● Aim of the exercise:
Look for the line that has "left knee: (1428, 356)" in the material below; please repeat it and every line after it, exactly, up to and including the line that has "left front paw: (497, 559)", and nothing else.

● Data to examine:
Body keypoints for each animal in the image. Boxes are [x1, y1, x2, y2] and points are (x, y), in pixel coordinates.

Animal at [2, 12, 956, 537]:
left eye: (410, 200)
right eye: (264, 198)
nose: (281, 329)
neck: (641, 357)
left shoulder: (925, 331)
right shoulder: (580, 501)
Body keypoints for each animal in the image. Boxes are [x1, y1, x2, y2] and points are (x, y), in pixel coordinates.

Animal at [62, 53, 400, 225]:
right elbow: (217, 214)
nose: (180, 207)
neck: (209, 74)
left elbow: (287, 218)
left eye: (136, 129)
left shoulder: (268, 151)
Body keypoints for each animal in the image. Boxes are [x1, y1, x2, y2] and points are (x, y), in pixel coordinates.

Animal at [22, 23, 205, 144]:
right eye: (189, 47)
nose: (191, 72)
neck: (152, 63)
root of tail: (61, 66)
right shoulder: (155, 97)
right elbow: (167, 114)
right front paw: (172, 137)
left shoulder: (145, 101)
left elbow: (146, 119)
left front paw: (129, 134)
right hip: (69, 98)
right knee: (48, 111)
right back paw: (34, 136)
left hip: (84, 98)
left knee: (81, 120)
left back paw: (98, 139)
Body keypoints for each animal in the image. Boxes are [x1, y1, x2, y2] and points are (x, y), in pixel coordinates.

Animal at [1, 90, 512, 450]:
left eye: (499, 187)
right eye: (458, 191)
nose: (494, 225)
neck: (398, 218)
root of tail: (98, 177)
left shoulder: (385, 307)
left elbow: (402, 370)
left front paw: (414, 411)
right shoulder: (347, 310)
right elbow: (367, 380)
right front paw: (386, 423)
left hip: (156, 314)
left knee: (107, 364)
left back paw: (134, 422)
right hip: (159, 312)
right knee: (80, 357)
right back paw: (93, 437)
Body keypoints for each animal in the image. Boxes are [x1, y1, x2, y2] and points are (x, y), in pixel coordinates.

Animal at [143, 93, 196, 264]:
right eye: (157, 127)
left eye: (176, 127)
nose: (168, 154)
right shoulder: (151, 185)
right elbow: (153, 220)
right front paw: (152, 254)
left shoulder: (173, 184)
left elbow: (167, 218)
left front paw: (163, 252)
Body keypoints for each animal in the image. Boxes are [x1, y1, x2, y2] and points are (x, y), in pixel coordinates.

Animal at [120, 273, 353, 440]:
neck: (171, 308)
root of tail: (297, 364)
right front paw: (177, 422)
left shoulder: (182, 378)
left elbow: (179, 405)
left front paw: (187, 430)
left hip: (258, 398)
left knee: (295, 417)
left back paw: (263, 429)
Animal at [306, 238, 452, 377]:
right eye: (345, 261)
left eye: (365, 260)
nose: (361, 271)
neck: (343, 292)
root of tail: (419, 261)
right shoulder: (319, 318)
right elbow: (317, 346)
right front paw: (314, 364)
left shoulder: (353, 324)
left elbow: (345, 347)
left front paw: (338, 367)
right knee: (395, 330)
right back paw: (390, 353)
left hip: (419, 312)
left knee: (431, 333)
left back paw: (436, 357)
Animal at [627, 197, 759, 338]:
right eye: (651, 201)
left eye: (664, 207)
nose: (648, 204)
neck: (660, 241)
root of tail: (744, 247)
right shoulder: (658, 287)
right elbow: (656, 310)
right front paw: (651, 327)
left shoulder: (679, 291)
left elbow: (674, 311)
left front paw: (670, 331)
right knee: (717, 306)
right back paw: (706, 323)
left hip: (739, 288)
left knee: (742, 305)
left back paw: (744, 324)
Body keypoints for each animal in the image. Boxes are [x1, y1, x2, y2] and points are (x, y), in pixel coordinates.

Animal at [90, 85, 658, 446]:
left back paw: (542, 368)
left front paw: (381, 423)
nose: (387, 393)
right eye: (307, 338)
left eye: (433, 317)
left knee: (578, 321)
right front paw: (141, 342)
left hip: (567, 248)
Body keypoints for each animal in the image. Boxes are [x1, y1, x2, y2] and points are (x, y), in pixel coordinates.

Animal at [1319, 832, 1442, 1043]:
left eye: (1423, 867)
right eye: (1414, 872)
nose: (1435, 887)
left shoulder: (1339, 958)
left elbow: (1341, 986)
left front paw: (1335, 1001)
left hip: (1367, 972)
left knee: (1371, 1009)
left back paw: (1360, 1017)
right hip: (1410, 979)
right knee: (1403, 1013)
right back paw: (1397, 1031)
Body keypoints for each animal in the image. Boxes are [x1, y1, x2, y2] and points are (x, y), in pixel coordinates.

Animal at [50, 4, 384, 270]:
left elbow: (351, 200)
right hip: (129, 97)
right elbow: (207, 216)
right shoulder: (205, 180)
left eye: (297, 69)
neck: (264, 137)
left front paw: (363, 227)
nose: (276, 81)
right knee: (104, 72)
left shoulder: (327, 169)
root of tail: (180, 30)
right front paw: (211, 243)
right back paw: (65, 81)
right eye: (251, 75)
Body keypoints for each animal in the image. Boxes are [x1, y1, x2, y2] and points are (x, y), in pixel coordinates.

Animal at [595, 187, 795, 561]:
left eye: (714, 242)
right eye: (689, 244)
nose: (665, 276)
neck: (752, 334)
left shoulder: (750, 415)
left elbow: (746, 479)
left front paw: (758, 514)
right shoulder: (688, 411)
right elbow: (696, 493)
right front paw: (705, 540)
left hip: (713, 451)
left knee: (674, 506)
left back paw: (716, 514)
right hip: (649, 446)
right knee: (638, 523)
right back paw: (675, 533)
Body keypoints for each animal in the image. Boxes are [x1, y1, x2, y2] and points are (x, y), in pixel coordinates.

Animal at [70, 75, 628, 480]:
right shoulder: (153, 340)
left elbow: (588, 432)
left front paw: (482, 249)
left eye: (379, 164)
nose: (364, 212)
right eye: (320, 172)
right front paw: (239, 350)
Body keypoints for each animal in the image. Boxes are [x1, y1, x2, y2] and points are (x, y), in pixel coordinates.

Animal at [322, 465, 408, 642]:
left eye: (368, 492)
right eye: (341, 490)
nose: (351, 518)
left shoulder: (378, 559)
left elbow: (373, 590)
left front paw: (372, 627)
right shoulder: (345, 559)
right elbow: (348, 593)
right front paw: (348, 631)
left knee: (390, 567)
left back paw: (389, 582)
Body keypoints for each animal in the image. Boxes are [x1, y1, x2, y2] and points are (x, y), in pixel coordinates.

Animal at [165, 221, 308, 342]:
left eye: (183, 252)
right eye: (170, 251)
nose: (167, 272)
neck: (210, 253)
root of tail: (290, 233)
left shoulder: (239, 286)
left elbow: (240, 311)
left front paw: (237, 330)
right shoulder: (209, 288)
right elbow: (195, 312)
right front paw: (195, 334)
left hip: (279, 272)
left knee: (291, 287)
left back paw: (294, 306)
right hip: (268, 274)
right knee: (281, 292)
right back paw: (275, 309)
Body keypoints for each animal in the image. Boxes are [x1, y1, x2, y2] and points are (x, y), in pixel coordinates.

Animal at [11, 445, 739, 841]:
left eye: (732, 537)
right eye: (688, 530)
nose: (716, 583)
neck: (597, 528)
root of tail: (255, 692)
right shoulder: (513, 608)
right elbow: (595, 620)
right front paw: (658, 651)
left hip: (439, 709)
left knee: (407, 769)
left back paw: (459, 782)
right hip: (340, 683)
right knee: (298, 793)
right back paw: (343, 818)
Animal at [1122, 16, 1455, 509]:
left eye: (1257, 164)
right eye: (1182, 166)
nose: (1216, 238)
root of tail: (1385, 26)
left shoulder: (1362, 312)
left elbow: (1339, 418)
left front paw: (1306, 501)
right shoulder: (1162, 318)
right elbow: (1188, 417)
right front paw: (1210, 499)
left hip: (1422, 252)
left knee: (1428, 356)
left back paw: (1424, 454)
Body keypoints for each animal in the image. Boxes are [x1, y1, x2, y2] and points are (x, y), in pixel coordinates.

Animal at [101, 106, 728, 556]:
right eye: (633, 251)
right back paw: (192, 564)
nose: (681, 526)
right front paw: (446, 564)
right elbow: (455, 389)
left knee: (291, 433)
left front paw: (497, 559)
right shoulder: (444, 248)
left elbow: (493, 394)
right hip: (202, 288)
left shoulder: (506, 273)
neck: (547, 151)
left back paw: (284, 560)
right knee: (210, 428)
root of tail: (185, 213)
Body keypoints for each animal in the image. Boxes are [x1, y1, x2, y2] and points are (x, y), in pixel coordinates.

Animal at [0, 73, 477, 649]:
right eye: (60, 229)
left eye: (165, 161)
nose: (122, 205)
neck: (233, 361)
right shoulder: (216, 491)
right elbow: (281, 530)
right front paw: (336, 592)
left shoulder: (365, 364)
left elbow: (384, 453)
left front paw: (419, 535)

● Answer box:
left knee: (1428, 356)
left back paw: (1424, 454)
Body keypoints for each animal in the image. Boxes are [x1, y1, x2, y2] and points are (x, y), in pixel coordinates.

Animal at [101, 106, 728, 556]:
right eye: (633, 251)
right back paw: (192, 564)
nose: (681, 526)
right front paw: (446, 564)
right elbow: (455, 389)
left knee: (291, 433)
left front paw: (497, 559)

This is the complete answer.